I’ve been wondering what on earth to write about since 22/2/11 (note that the numbers are all 2’s and this was the second destructive quake...sorry, part of me leans towards superstition and fate). There has been a lot to absorb and some extraordinary feats of courage...and fundraising going on during this time.
I had lunch with a Christchurch friend today, temporarily exiled to Wellington until her work premises is made safe, who admired my NZ hearts ChCh tee shirt and said she’d buy one. I said she should be given an ‘I got out alive’ one for free. She said since she’s been in Wellington she’s been dragged along to every fundraiser and charity dinner and spent a fortune essentially donating to herself.
For myself, I’ve given to the Red Cross, the Salvation Army, I’ve bought the tee shirt, I’ve sent care packages to friends to cheer them up, I’ve lent my car and house to evacuees (ok friends and relatives but still in need of a funk hole) and I have followed on facebook all the initiatives to raise money for Christchurch.
But I stopped short of donating my work to Trademe.
Why would I do this? After all, I have piles of it sitting around at home in boxes being eaten by silverfish.
The reason is this. In good times it’s very hard to get the public to buy art, unless you are a name artist and even then it’s not that simple. Trademe is littered with artworks; some good, some very good and some would be much better kept in the portaloo. For the good and very good artist there is nothing worse than seeing your passion sell for your $1 reserve and find it costs you more to ship it than you anticipated.
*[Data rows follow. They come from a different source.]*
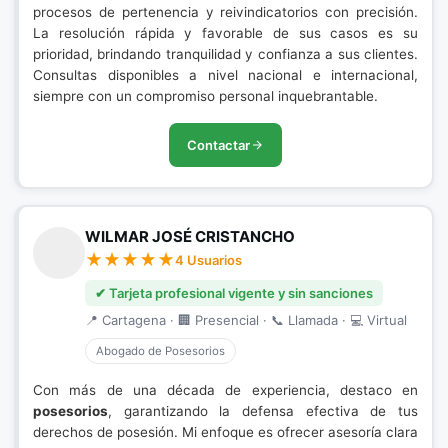
procesos de pertenencia y reivindicatorios con precisión.
La resolución rápida y favorable de sus casos es su
prioridad, brindando tranquilidad y confianza a sus clientes.
Consultas disponibles a nivel nacional e internacional,
siempre con un compromiso personal inquebrantable.
Contactar
WILMAR JOSÉ CRISTANCHO
4 Usuarios
✔ Tarjeta profesional vigente y sin sanciones
📍 Cartagena · 🏢 Presencial · 📞 Llamada · 💻 Virtual
Abogado de Posesorios
Con más de una década de experiencia, destaco en
posesorios
, garantizando la defensa efectiva de tus
derechos de posesión. Mi enfoque es ofrecer asesoría clara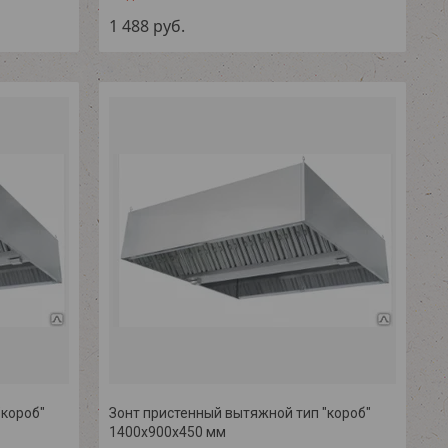
1 488
руб.
"короб"
Зонт пристенный вытяжной тип "короб"
1400х900х450 мм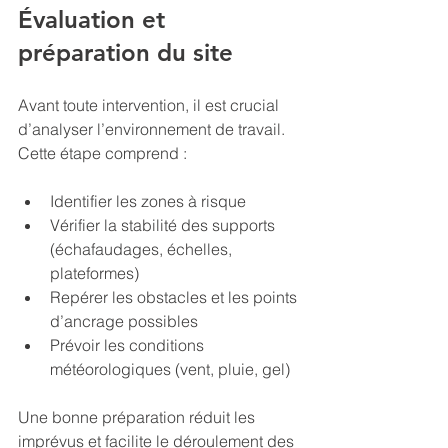
Évaluation et 
préparation du site
Avant toute intervention, il est crucial 
d’analyser l’environnement de travail. 
Cette étape comprend :
Identifier les zones à risque
Vérifier la stabilité des supports 
(échafaudages, échelles, 
plateformes)
Repérer les obstacles et les points 
d’ancrage possibles
Prévoir les conditions 
météorologiques (vent, pluie, gel)
Une bonne préparation réduit les 
imprévus et facilite le déroulement des 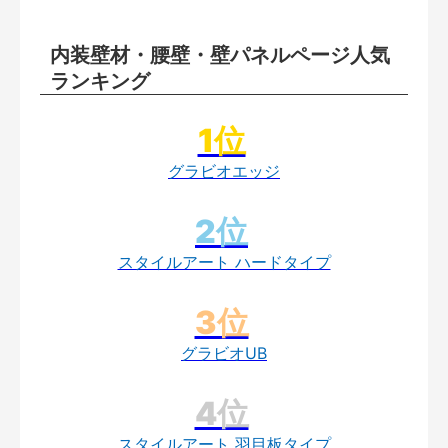
内装壁材・腰壁・壁パネルページ人気
ランキング
グラビオエッジ
スタイルアート ハードタイプ
グラビオUB
スタイルアート 羽目板タイプ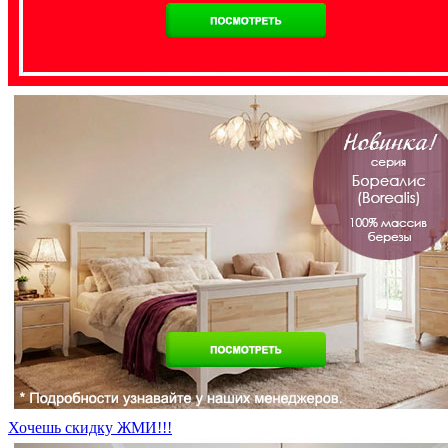
Хочешь скидку ЖМИ!!!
There is a now a flood of fabulous work donated by fabulous artists and crafts people and managed by tireless co-ordinators for the Christchurch Appeal. You can buy anything nice for a bargain basement price. It’s like the $2 Shop but with talent and class. But there’s something about getting art really cheap. It is never appreciated in the same way as saving up your next three years disposable income for a Shane Cotton would be. I suspect that’s why the trade is a bit slow. Artworks I have given away to people often ends up in their batches, to rot with sea salt. They don't know what to do with it when it's free.
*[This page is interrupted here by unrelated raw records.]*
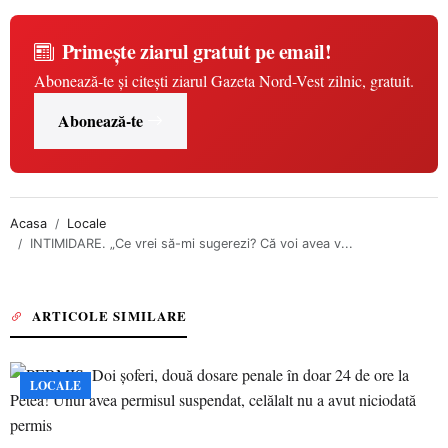
Primește ziarul gratuit pe email!
Abonează-te și citești ziarul Gazeta Nord-Vest zilnic, gratuit.
Abonează-te
Acasa
Locale
INTIMIDARE. „Ce vrei să-mi sugerezi? Că voi avea v...
ARTICOLE SIMILARE
LOCALE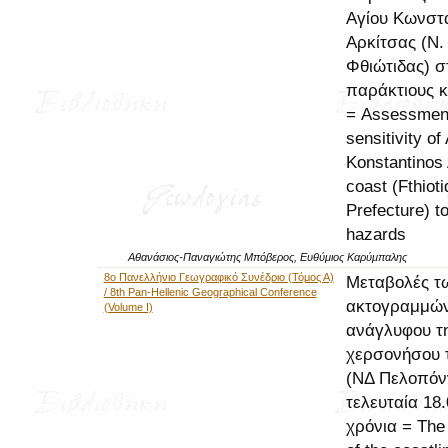
Αγίου Κωνστα
Αρκίτσας (Ν.
Φθιώτιδας) σ
παράκτιους κ
= Assessment
sensitivity of
Konstantinos 
coast (Fthioti
Prefecture) t
hazards
Αθανάσιος-Παναγιώτης Μπόβερος, Ευθύμιος Καρύμπαλης
8ο Πανελλήνιο Γεωγραφικό Συνέδριο (Τόμος Α)
Μεταβολές τ
/ 8th Pan-Hellenic Geographical Conference
ακτογραμμών
(Volume I)
ανάγλυφου τ
χερσονήσου 
(ΝΔ Πελοπόν
τελευταία 18
χρόνια = The 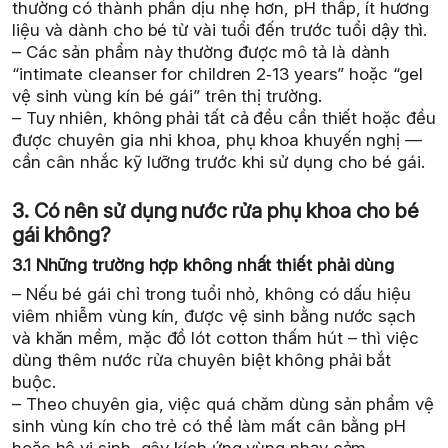
thường có thành phần dịu nhẹ hơn, pH thấp, ít hương
liệu và dành cho bé từ vài tuổi đến trước tuổi dậy thì.
– Các sản phẩm này thường được mô tả là dành
“intimate cleanser for children 2‑13 years” hoặc “gel
vệ sinh vùng kín bé gái” trên thị trường.
– Tuy nhiên, không phải tất cả đều cần thiết hoặc đều
được chuyên gia nhi khoa, phụ khoa khuyến nghị —
cần cân nhắc kỹ lưỡng trước khi sử dụng cho bé gái.
3. Có nên sử dụng nước rửa phụ khoa cho bé
gái không?
3.1 Những trường hợp không nhất thiết phải dùng
– Nếu bé gái chỉ trong tuổi nhỏ, không có dấu hiệu
viêm nhiễm vùng kín, được vệ sinh bằng nước sạch
và khăn mềm, mặc đồ lót cotton thấm hút – thì việc
dùng thêm nước rửa chuyên biệt không phải bắt
buộc.
– Theo chuyên gia, việc quá chăm dùng sản phẩm vệ
sinh vùng kín cho trẻ có thể làm mất cân bằng pH
hoặc hệ vi sinh, gây kích ứng vùng nhạy cảm.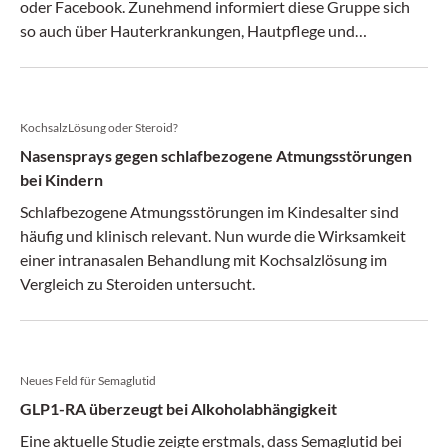
oder Facebook. Zunehmend informiert diese Gruppe sich
so auch über Hauterkrankungen, Hautpflege und
ästhetische Verfahren.
KochsalzLösung oder Steroid?
Nasensprays gegen schlafbezogene Atmungsstörungen
bei Kindern
Schlafbezogene Atmungsstörungen im Kindesalter sind
häufig und klinisch relevant. Nun wurde die Wirksamkeit
einer intranasalen Behandlung mit Kochsalzlösung im
Vergleich zu Steroiden untersucht.
Neues Feld für Semaglutid
GLP1-RA überzeugt bei Alkoholabhängigkeit
Eine aktuelle Studie zeigte erstmals, dass Semaglutid bei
I have been an artist since I was a tiny little girl. I have never wanted to be anything else. The tiny mouse in the photo was one I made when I was 11. There was a fad for them in gift shops at the time and I cunningly sketched one whilst loitering and looking like a young shoplifter, then went home and made a pattern for it. I turned out my entire family in mice. My older sister was getting married, so I made a bride and groom set. My other sister was into tramping so I made one with a backpack, tramping boots and iceaxe, posed on a rock. My mother was a little cuddly matron mouse, crotcheting a rug (I fashioned a weeny one with a bent pin) and my father mouse was dressed in waders and holding a fly fishing rod. I gave them all as presents. Me of course, the artist mouse I kept, because I knew this was my future and nothing would make me happier than to live into it. None of my family still have theirs (note to whanau: feel free to contradict me here). I rest my case.
So, years later, still basically on the income of my prophetic little effigy, I won’t give my art away to help people; because it won’t raise nearly enough money for the very large hole left by the earthquake.
Neither will cutting benefits, subsidies and student allowances. And Prince William is darling, but is saving up for his wedding, so we can’t rely on the monarchy to bail us out.
No, I think the answer lies in Charlie Sheen; the man with Adonis DNA. We should invite him over. He could have a large, last party, and our wonderful student army could go in and shovel the excess cocaine off the porn star’s backs and sell it on. I think that would about cover it.